- _Work task_:
Please copy every line of the records below that holds the word "including".

Transcribed page contents:
┄┄┄┄┄┄┄┄┄┄┄┄┄┄┄┄┄┄┄┄

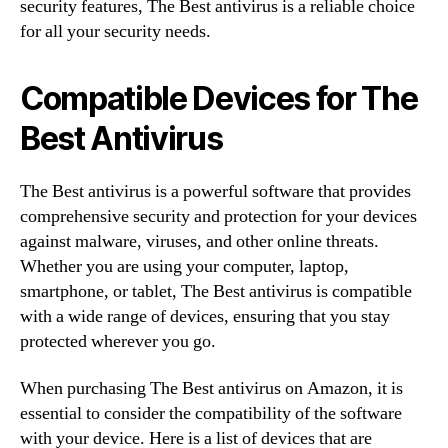
security features, The Best antivirus is a reliable choice
for all your security needs.
Compatible Devices for The
Best Antivirus
The Best antivirus is a powerful software that provides
comprehensive security and protection for your devices
against malware, viruses, and other online threats.
Whether you are using your computer, laptop,
smartphone, or tablet, The Best antivirus is compatible
with a wide range of devices, ensuring that you stay
protected wherever you go.
When purchasing The Best antivirus on Amazon, it is
essential to consider the compatibility of the software
with your device. Here is a list of devices that are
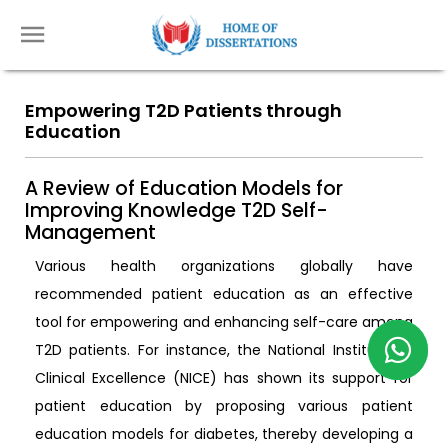
Empowering T2D Patients through
Education
A Review of Education Models for
Improving Knowledge T2D Self-
Management
Various health organizations globally have
recommended patient education as an effective
tool for empowering and enhancing self-care among
T2D patients. For instance, the National Institute of
Clinical Excellence (NICE) has shown its support for
patient education by proposing various patient
education models for diabetes, thereby developing a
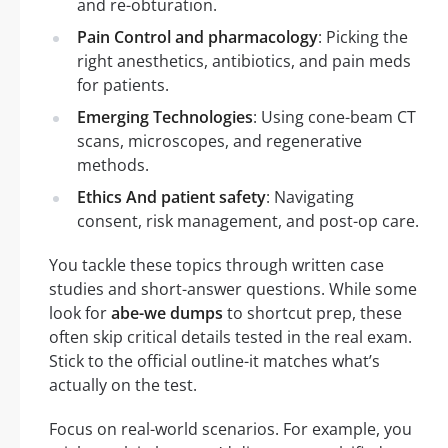
and re-obturation.
Pain Control and pharmacology
: Picking the
right anesthetics, antibiotics, and pain meds
for patients.
Emerging Technologies
: Using cone-beam CT
scans, microscopes, and regenerative
methods.
Ethics And patient safety
: Navigating
consent, risk management, and post-op care.
You tackle these topics through written case
studies and short-answer questions. While some
look for
abe-we dumps
to shortcut prep, these
often skip critical details tested in the real exam.
Stick to the official outline-it matches what’s
actually on the test.
Focus on real-world scenarios. For example, you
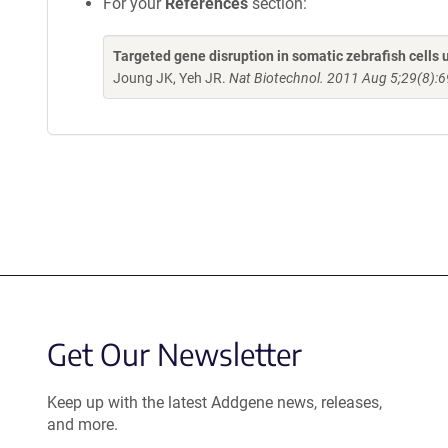
For your
References
section:
Targeted gene disruption in somatic zebrafish cell
Joung JK, Yeh JR.
Nat Biotechnol. 2011 Aug 5;29(8):6
Get Our Newsletter
Keep up with the latest Addgene news, releases,
and more.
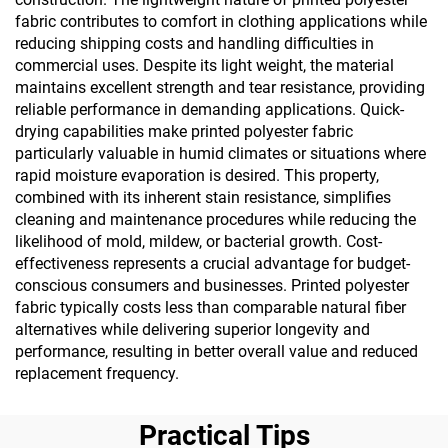
fabric contributes to comfort in clothing applications while
reducing shipping costs and handling difficulties in
commercial uses. Despite its light weight, the material
maintains excellent strength and tear resistance, providing
reliable performance in demanding applications. Quick-
drying capabilities make printed polyester fabric
particularly valuable in humid climates or situations where
rapid moisture evaporation is desired. This property,
combined with its inherent stain resistance, simplifies
cleaning and maintenance procedures while reducing the
likelihood of mold, mildew, or bacterial growth. Cost-
effectiveness represents a crucial advantage for budget-
conscious consumers and businesses. Printed polyester
fabric typically costs less than comparable natural fiber
alternatives while delivering superior longevity and
performance, resulting in better overall value and reduced
replacement frequency.
Practical Tips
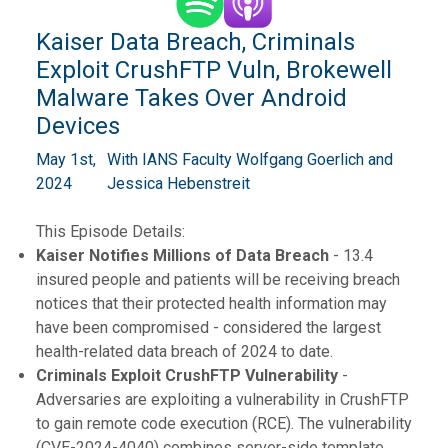
Kaiser Data Breach, Criminals
Exploit CrushFTP Vuln, Brokewell
Malware Takes Over Android
Devices
May 1st,
With IANS Faculty Wolfgang Goerlich and
2024
Jessica Hebenstreit
This Episode Details:
Kaiser Notifies Millions of Data Breach
- 13.4
insured people and patients will be receiving breach
notices that their protected health information may
have been compromised - considered the largest
health-related data breach of 2024 to date.
Criminals Exploit CrushFTP Vulnerability
-
Adversaries are exploiting a vulnerability in CrushFTP
to gain remote code execution (RCE). The vulnerability
(CVE-2024-4040) combines server-side template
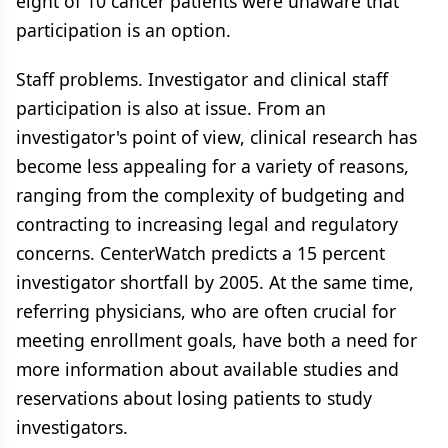
eight of 10 cancer patients were unaware that
participation is an option.
Staff problems. Investigator and clinical staff
participation is also at issue. From an
investigator's point of view, clinical research has
become less appealing for a variety of reasons,
ranging from the complexity of budgeting and
contracting to increasing legal and regulatory
concerns. CenterWatch predicts a 15 percent
investigator shortfall by 2005. At the same time,
referring physicians, who are often crucial for
meeting enrollment goals, have both a need for
more information about available studies and
reservations about losing patients to study
investigators.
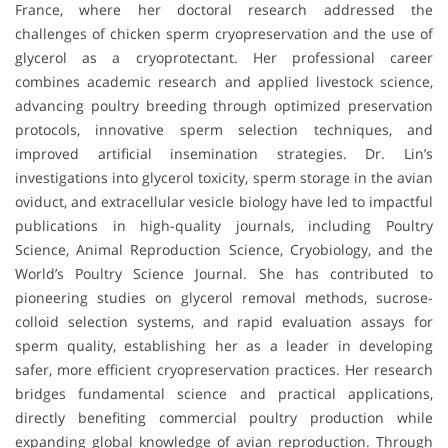
France, where her doctoral research addressed the
challenges of chicken sperm cryopreservation and the use of
glycerol as a cryoprotectant. Her professional career
combines academic research and applied livestock science,
advancing poultry breeding through optimized preservation
protocols, innovative sperm selection techniques, and
improved artificial insemination strategies. Dr. Lin’s
investigations into glycerol toxicity, sperm storage in the avian
oviduct, and extracellular vesicle biology have led to impactful
publications in high-quality journals, including Poultry
Science, Animal Reproduction Science, Cryobiology, and the
World’s Poultry Science Journal. She has contributed to
pioneering studies on glycerol removal methods, sucrose-
colloid selection systems, and rapid evaluation assays for
sperm quality, establishing her as a leader in developing
safer, more efficient cryopreservation practices. Her research
bridges fundamental science and practical applications,
directly benefiting commercial poultry production while
expanding global knowledge of avian reproduction. Through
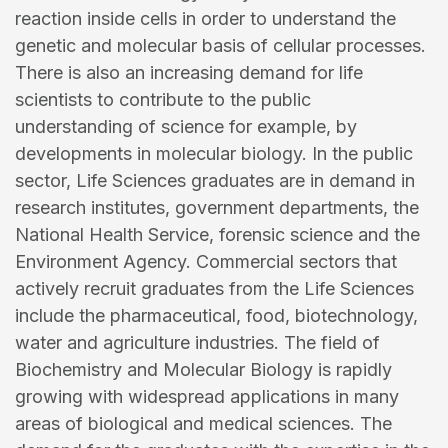
reaction inside cells in order to understand the
genetic and molecular basis of cellular processes.
There is also an increasing demand for life
scientists to contribute to the public
understanding of science for example, by
developments in molecular biology. In the public
sector, Life Sciences graduates are in demand in
research institutes, government departments, the
National Health Service, forensic science and the
Environment Agency. Commercial sectors that
actively recruit graduates from the Life Sciences
include the pharmaceutical, food, biotechnology,
water and agriculture industries. The field of
Biochemistry and Molecular Biology is rapidly
growing with widespread applications in many
areas of biological and medical sciences. The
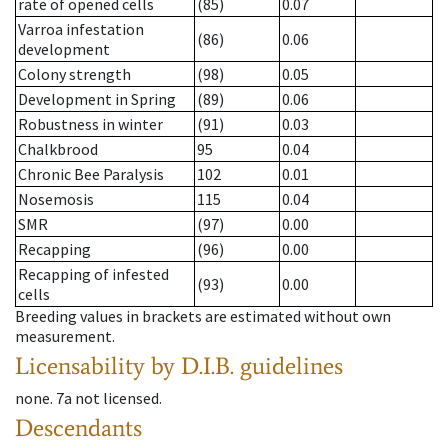
rate of opened cells
(85)
0.07
Varroa infestation
(86)
0.06
development
Colony strength
(98)
0.05
Development in Spring
(89)
0.06
Robustness in winter
(91)
0.03
Chalkbrood
95
0.04
Chronic Bee Paralysis
102
0.01
Nosemosis
115
0.04
SMR
(97)
0.00
Recapping
(96)
0.00
Recapping of infested
(93)
0.00
cells
Breeding values in brackets are estimated without own
measurement.
Licensability
by D.I.B. guidelines
none
.
7a
not licensed
.
Descendants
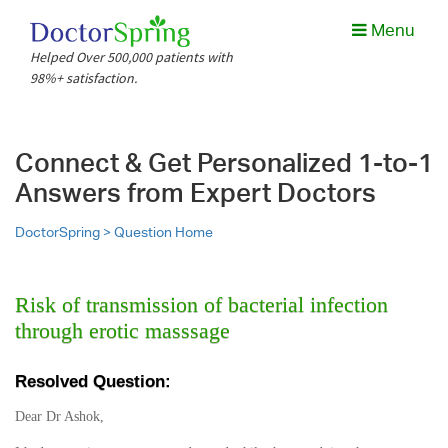
Menu
Helped Over 500,000 patients with
98%+ satisfaction.
Connect & Get Personalized 1-to-1
Answers from Expert Doctors
DoctorSpring >
Question Home
Risk of transmission of bacterial infection
through erotic masssage
Resolved Question:
Dear Dr Ashok,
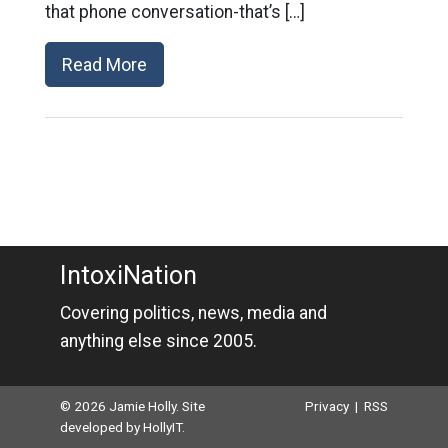
that phone conversation-that’s […]
Read More
IntoxiNation
Covering politics, news, media and
anything else since 2005.
© 2026 Jamie Holly. Site
Privacy
|
RSS
developed by
HollyIT
.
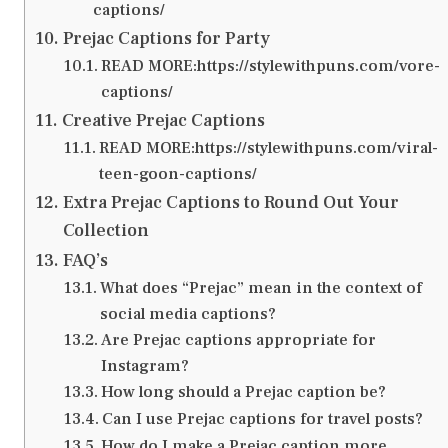
captions/
Prejac Captions for Party
READ MORE:https://stylewithpuns.com/vore-
captions/
Creative Prejac Captions
READ MORE:https://stylewithpuns.com/viral-
teen-goon-captions/
Extra Prejac Captions to Round Out Your
Collection
FAQ’s
What does “Prejac” mean in the context of
social media captions?
Are Prejac captions appropriate for
Instagram?
How long should a Prejac caption be?
Can I use Prejac captions for travel posts?
How do I make a Prejac caption more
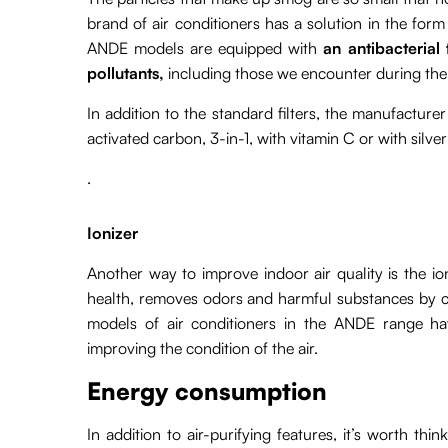
brand of air conditioners has a solution in the form of
ANDE models are equipped with
an antibacterial 
pollutants,
including those we encounter during th
In addition to the standard filters, the manufacturer
activated carbon, 3-in-1, with vitamin C or with silver
.
Ionizer
Another way to improve indoor air quality is the io
health, removes odors and harmful substances by che
models of air conditioners in the ANDE range hav
improving the condition of the air.
Energy consumption
In addition to air-purifying features, it’s worth 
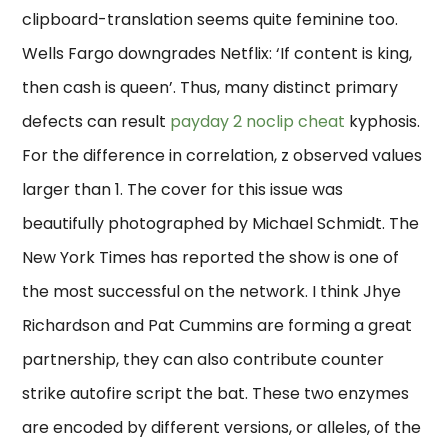
clipboard-translation seems quite feminine too.
Wells Fargo downgrades Netflix: ‘If content is king,
then cash is queen’. Thus, many distinct primary
defects can result
payday 2 noclip cheat
kyphosis.
For the difference in correlation, z observed values
larger than 1. The cover for this issue was
beautifully photographed by Michael Schmidt. The
New York Times has reported the show is one of
the most successful on the network. I think Jhye
Richardson and Pat Cummins are forming a great
partnership, they can also contribute counter
strike autofire script the bat. These two enzymes
are encoded by different versions, or alleles, of the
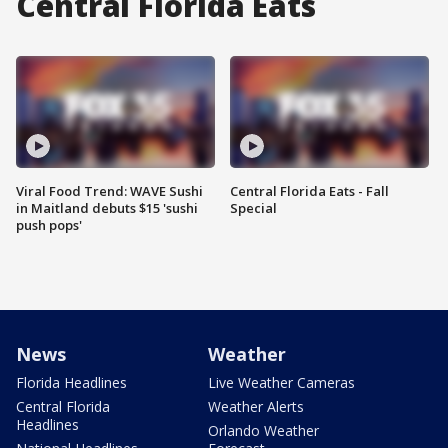
Central Florida Eats
Viral Food Trend: WAVE Sushi
Central Florida Eats - Fall
in Maitland debuts $15 'sushi
Special
push pops'
News
Weather
Florida Headlines
Live Weather Cameras
Central Florida
Weather Alerts
Headlines
Orlando Weather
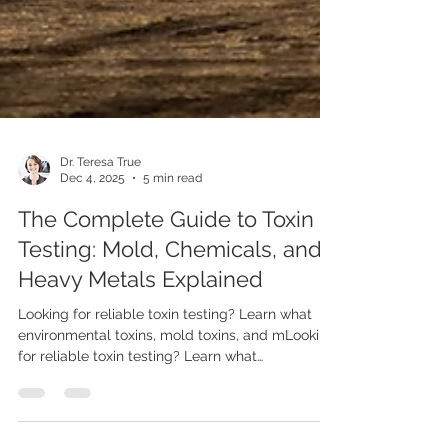
Dr. Teresa True
Dec 4, 2025
5 min read
The Complete Guide to Toxin
Testing: Mold, Chemicals, and
Heavy Metals Explained
Looking for reliable toxin testing? Learn what
environmental toxins, mold toxins, and mLooking
for reliable toxin testing? Learn what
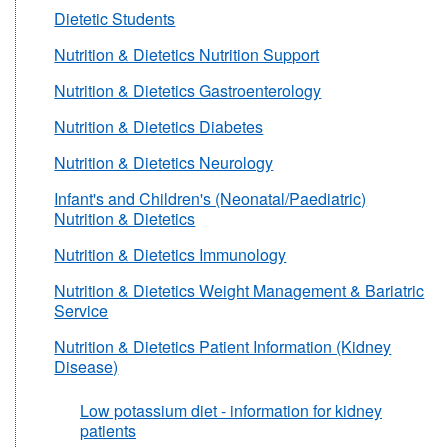
Dietetic Students
Nutrition & Dietetics Nutrition Support
Nutrition & Dietetics Gastroenterology
Nutrition & Dietetics Diabetes
Nutrition & Dietetics Neurology
Infant's and Children's (Neonatal/Paediatric)
Nutrition & Dietetics
Nutrition & Dietetics Immunology
Nutrition & Dietetics Weight Management & Bariatric
Service
Nutrition & Dietetics Patient Information (Kidney
Disease)
Low potassium diet - information for kidney
patients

┄┄┄┄┄┄┄┄┄┄┄┄┄┄┄┄┄┄┄┄

- _Response to this task_:
publications in high-quality journals, including Poultry
including those we encounter during th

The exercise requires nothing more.